Accueil > Actualités > Opinions • Par Me Paul Kéré, avocat au barreau français • vendredi 29 décembre 2017 à 18h15min
« Monsieur Le Ministre des Infrastructures, les réseaux sociaux et les journaux en ligne ne sont pas des « torchons » ni des serviettes » (Me Paul Kéré)

L’adresse ci-après est de Me Paul Kéré, avocat au barreau français. Ce dernier interpelle le ministre des Infrastructures, Eric Bougouma, sur des « propos désobligeants, malsains, inappropriés et inopportuns, arrogamment proféré à l’occasion du lancement des travaux de désenclavement de l’axe Kantchari-Diapaga-Tansarga-frontière du Bénin ».

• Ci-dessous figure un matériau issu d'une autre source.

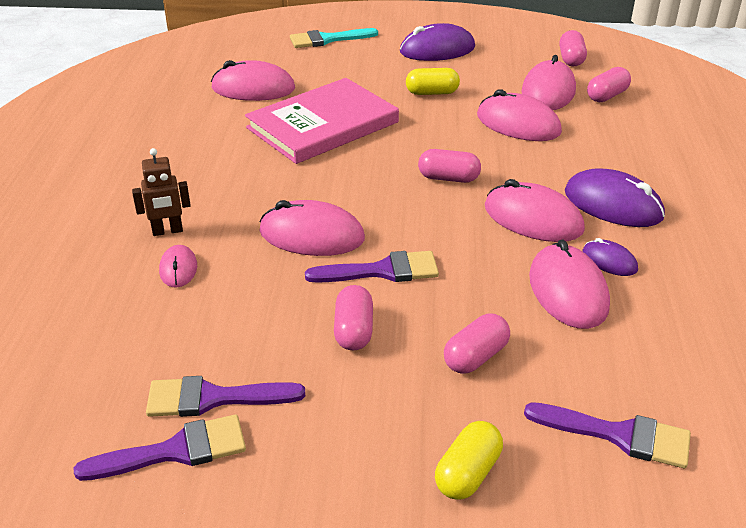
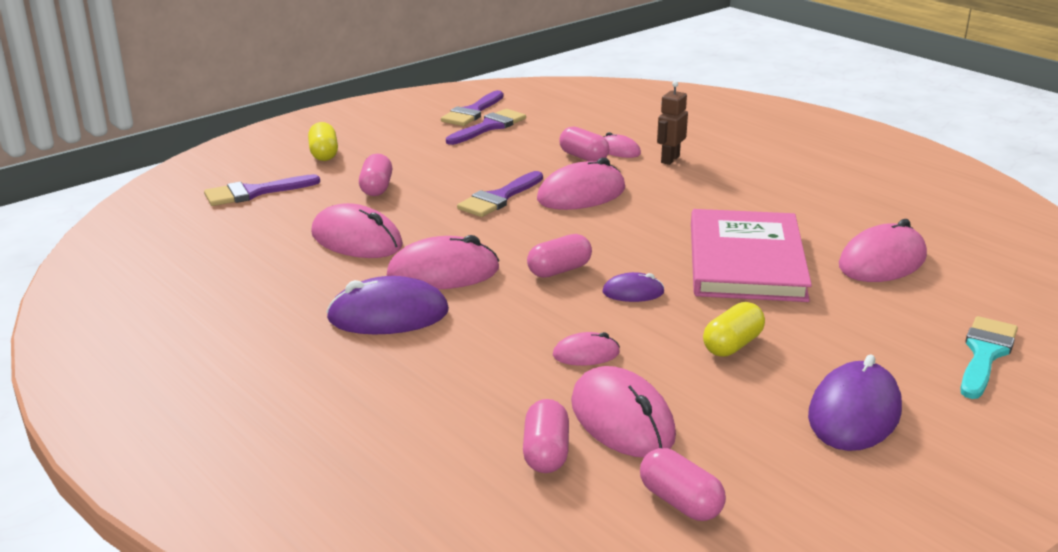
camera: 135 degrees right, 10 degrees down
(354, 331) = (465, 170): pink capsule -> pink capsule (583, 157)
(518, 124) = (586, 354): pink mouse -> pink mouse, size x0.53
(609, 261) = (345, 270): purple mouse -> purple mouse (633, 292)

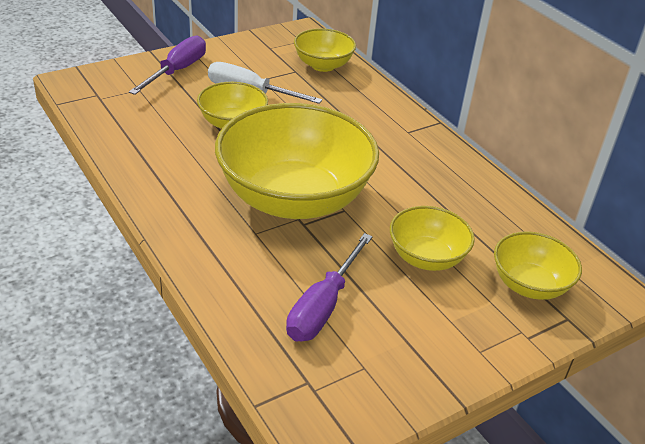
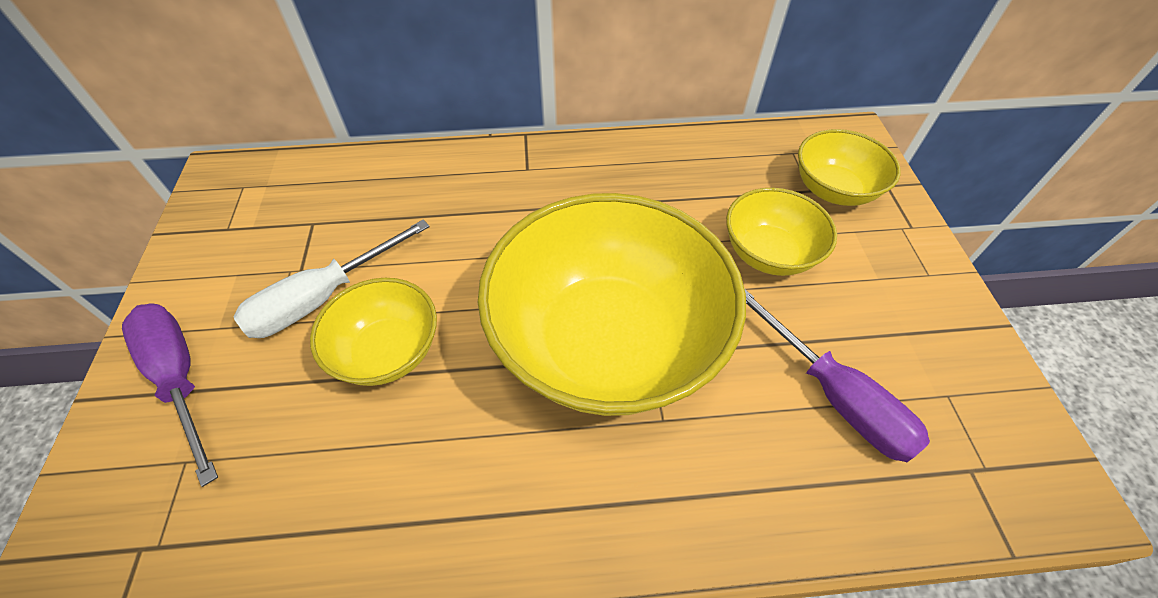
camera: 60 degrees left, 15 degrees up
(323, 65) = (324, 188): yellow bowl -> none

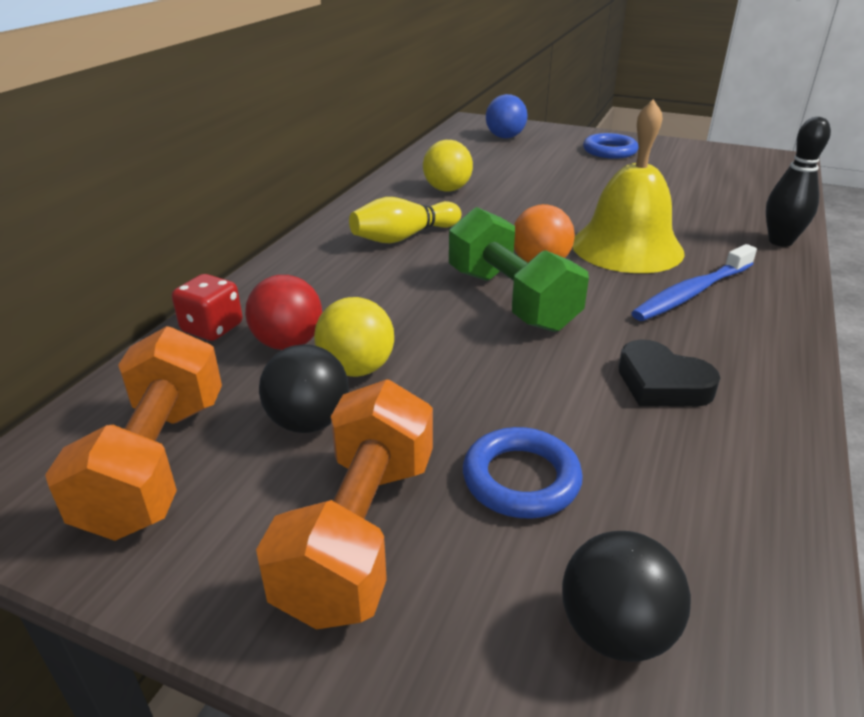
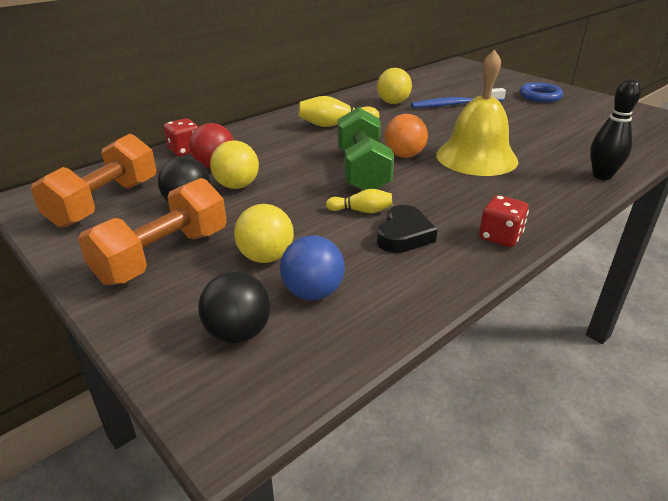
camera: 25 degrees right, 0 degrees up
(505, 137) = (470, 76): blue ball -> blue ball (313, 292)
(521, 479) = (266, 257): blue ring -> yellow ball
(572, 362) = (361, 211): none -> yellow bowling pin
(662, 384) = (404, 235): black heart -> black heart turned 135 degrees counterclockwise
(692, 293) = (489, 192): blue toothbrush -> blue toothbrush (455, 104)
(769, 353) = (500, 237): none -> red dice

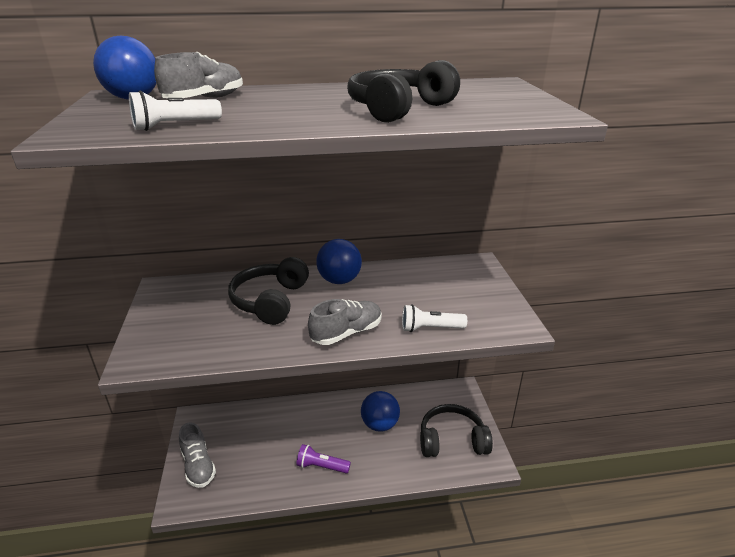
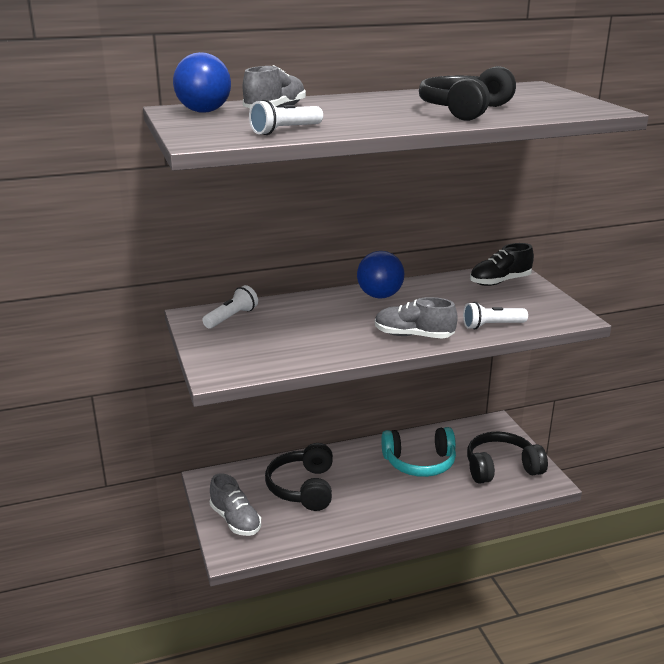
camera: 10 degrees left, 5 degrees down
(192, 293) = (232, 317): none -> white flashlight
(270, 301) = (320, 317): black headphones -> black headphones (303, 488)
(321, 466) = (372, 505): purple flashlight -> none
(346, 333) = (413, 336): grey shoe -> grey shoe turned 120 degrees counterclockwise
(380, 424) = (419, 462): blue ball -> turquoise headphones
(461, 274) = (500, 282): none -> black shoe

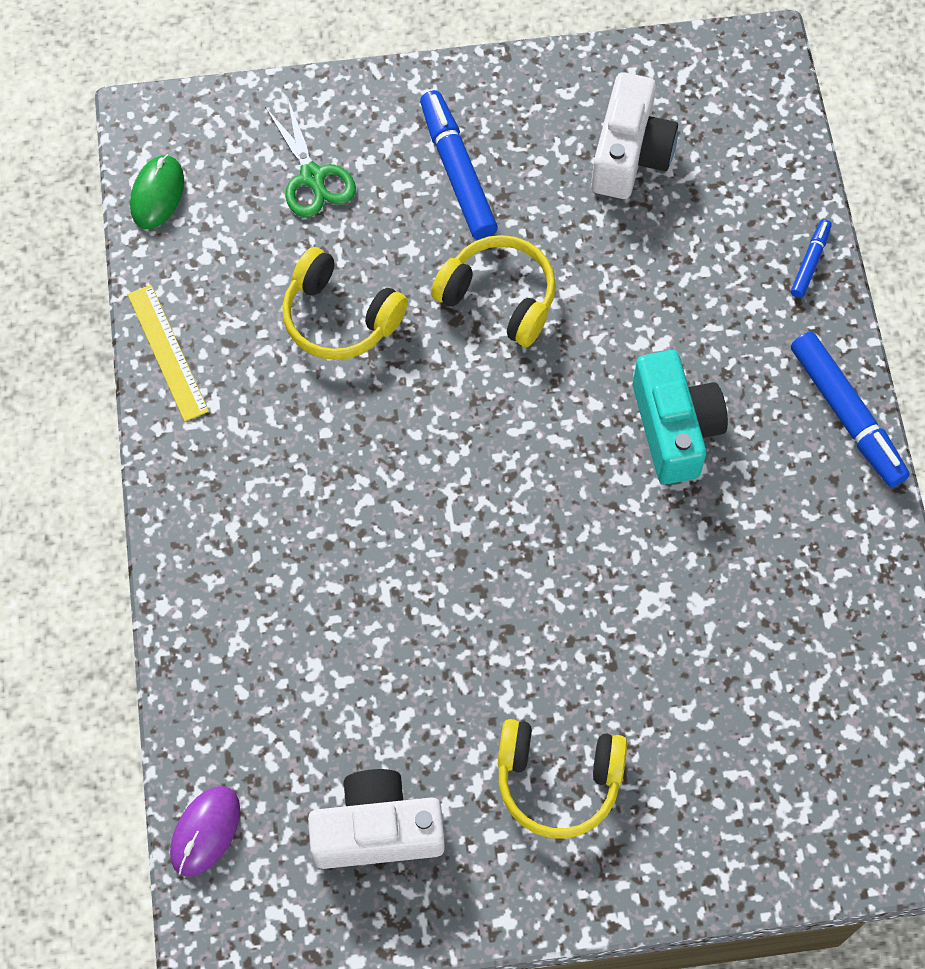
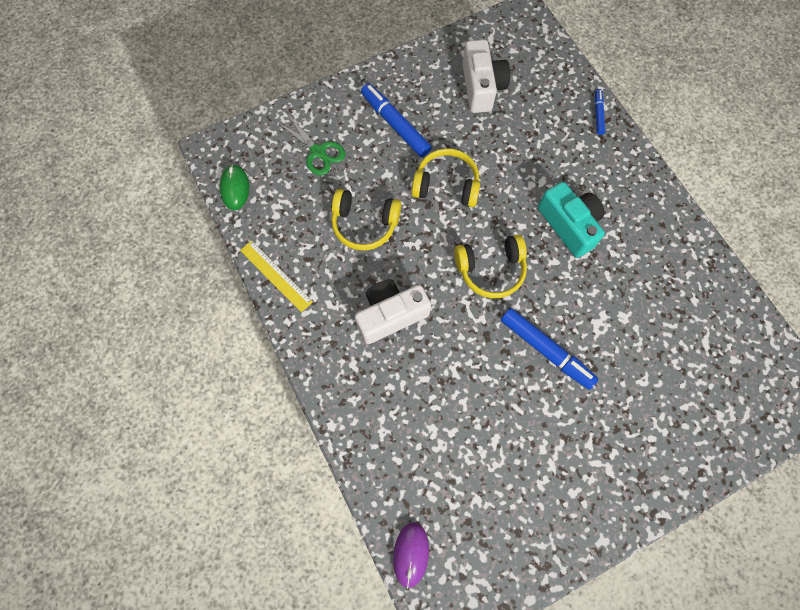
camera: 20 degrees left, 5 degrees up
(377, 830) = (508, 514): white camera -> white camera (390, 315)
(558, 781) = (595, 446): yellow headphones -> yellow headphones (491, 270)
(846, 415) = (653, 188): blue marker -> blue marker (546, 350)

Monsieur Le Ministre et Cher Frère,

J’aurai souhaité vous rencontrer personnellement en audience à votre Cabinet ou lors de votre éventuel passage à Paris. Hélas, cet exercice est souvent difficile car, justement, je me suis personnellement déplacé à la Mairie de Ouagadougou lors de mon dernier séjour à Ouagadougou pour solliciter un rendez-vous avec le Maire de Ouagadougou concernant le désenclavement de la ville de Ouagadougou en partenariat PPP. Son protocole, sur instruction du Maire himself a pris mes coordonnées et depuis plus d’un mois, j’attends encore le coup de fil pour une audience concernant le sujet du désenclavement de la ville de Ouagadougou. En vain ! Et je n’attends rien d’ailleurs de cette forme sectaire de gouvernance !

Aussi, je n’ai d’autre choix que de m’adresser à vous par le biais des journaux en ligne et de leurs foras que vous méprisez au plus haut point, tout en me réjouissant désormais que le débat démocratique ait changé de nature au Burkina Faso : Désormais, si on n’est pas d’accord avec un autre concitoyen, on débat loyalement par écrit, mais on ne brûle pas sa maison et encore moins lui ôter la vie. Dieu reste incontestablement le plus fort !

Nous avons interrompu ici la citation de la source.